Impingement
WarningAlso called: FAI, femoroacetabular impingement, hip impingement, impingement syndrome, pinching, shoulder impingement, subacromial impingement
What it means
Inside a healthy joint, the moving parts glide past each other with a little room to spare. Impingement is what radiologists call it when those parts crowd one another instead — a tendon catches under a bony arch, a piece of cartilage gets nipped between two bones, or the ball of the joint bumps into the rim of its socket during certain movements. The picture on the scan often shows the structures involved and any wear they have caused over time: thickened bone, irritated tendons, frayed cartilage, or fluid.
Why it appears on a CT or MRI report
The shoulder and the hip are the two most common sites. In the shoulder, reports describe pinching of the rotator cuff or the small fluid pouch above it under the bony arch (subacromial impingement), often noting the shape of the bone above. In the hip, femoroacetabular impingement (FAI) describes a mismatch between the ball and socket — "cam" when the ball has a non-spherical bump, "pincer" when the rim of the socket extends too far. Reports usually list contributing bone shape, any cartilage or labral injury, and tendon changes nearby.
What it usually means
The picture on imaging is more common than symptoms — many people have the bone shapes or tendon changes described, with no pain at all. Pain-free adults, particularly active ones, often have hip cam morphology or rotator cuff changes on scans of joints that feel completely normal. When the condition does cause symptoms, it typically shows up as pain in specific positions: reaching overhead or behind the back for the shoulder, deep flexion or rotation of the hip (sitting deeply, getting in and out of a car, certain sports movements). Most cases improve with physical therapy focused on the muscles that control the joint, activity modification to avoid the most provoking positions, and time. Steroid injections can ease pain in the short term. Surgery to reshape the bone or repair related cartilage and tendon damage is reserved for cases that don't improve with good conservative care, and outcomes are best when symptoms and imaging clearly match.
When to follow up
If the report mentions the finding but symptoms are mild, a course of targeted physical therapy is usually the first step. See a clinician if pain is limiting sport or daily life, if the joint locks, clicks, or gives way, or if pain is worsening despite rehab. Sudden severe pain after a fall, inability to move the limb, weakness in a specific movement (such as lifting the arm), numbness, or signs of a dislocation deserve prompt care. The link between picture and symptoms matters more than the picture alone.

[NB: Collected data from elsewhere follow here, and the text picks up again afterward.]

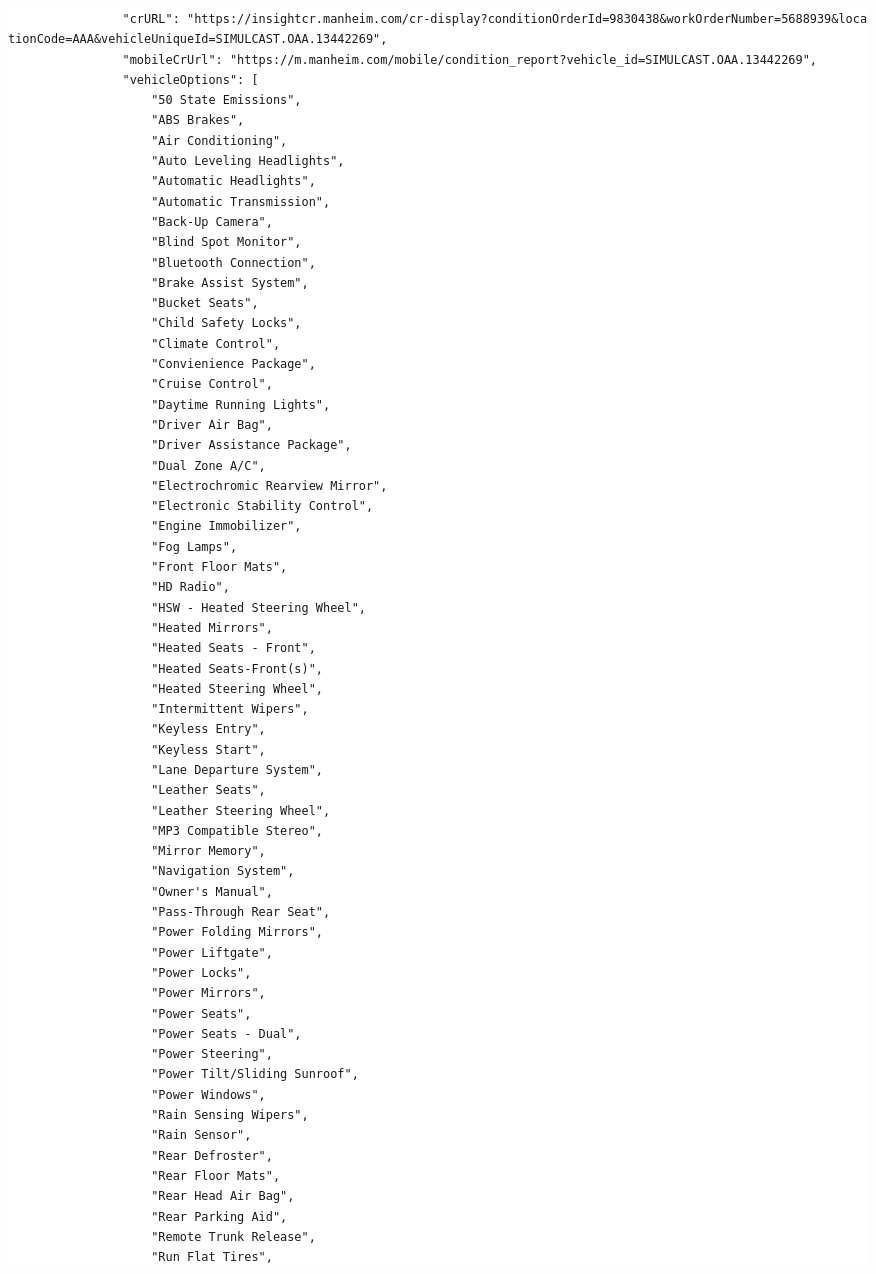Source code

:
 ```
                "crURL": "https://insightcr.manheim.com/cr-display?conditionOrderId=9830438&workOrderNumber=5688939&locationCode=AAA&vehicleUniqueId=SIMULCAST.OAA.13442269",
                "mobileCrUrl": "https://m.manheim.com/mobile/condition_report?vehicle_id=SIMULCAST.OAA.13442269",
                "vehicleOptions": [
                    "50 State Emissions",
                    "ABS Brakes",
                    "Air Conditioning",
                    "Auto Leveling Headlights",
                    "Automatic Headlights",
                    "Automatic Transmission",
                    "Back-Up Camera",
                    "Blind Spot Monitor",
                    "Bluetooth Connection",
                    "Brake Assist System",
                    "Bucket Seats",
                    "Child Safety Locks",
                    "Climate Control",
                    "Convienience Package",
                    "Cruise Control",
                    "Daytime Running Lights",
                    "Driver Air Bag",
                    "Driver Assistance Package",
                    "Dual Zone A/C",
                    "Electrochromic Rearview Mirror",
                    "Electronic Stability Control",
                    "Engine Immobilizer",
                    "Fog Lamps",
                    "Front Floor Mats",
                    "HD Radio",
                    "HSW - Heated Steering Wheel",
                    "Heated Mirrors",
                    "Heated Seats - Front",
                    "Heated Seats-Front(s)",
                    "Heated Steering Wheel",
                    "Intermittent Wipers",
                    "Keyless Entry",
                    "Keyless Start",
                    "Lane Departure System",
                    "Leather Seats",
                    "Leather Steering Wheel",
                    "MP3 Compatible Stereo",
                    "Mirror Memory",
                    "Navigation System",
                    "Owner's Manual",
                    "Pass-Through Rear Seat",
                    "Power Folding Mirrors",
                    "Power Liftgate",
                    "Power Locks",
                    "Power Mirrors",
                    "Power Seats",
                    "Power Seats - Dual",
                    "Power Steering",
                    "Power Tilt/Sliding Sunroof",
                    "Power Windows",
                    "Rain Sensing Wipers",
                    "Rain Sensor",
                    "Rear Defroster",
                    "Rear Floor Mats",
                    "Rear Head Air Bag",
                    "Rear Parking Aid",
                    "Remote Trunk Release",
                    "Run Flat Tires",
```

A plain-language way to picture it
Picture a sliding drawer in a cabinet. Open and shut it gently and it glides. If the runner is bent or the drawer front has a small bump, the drawer catches at the same spot every time — that catching is the pinch. Inside the joint, two structures meet during a particular movement that should let them slide past each other, and instead they crowd. Most of the time the catch is mild and unnoticed; sometimes it grumbles enough to need attention.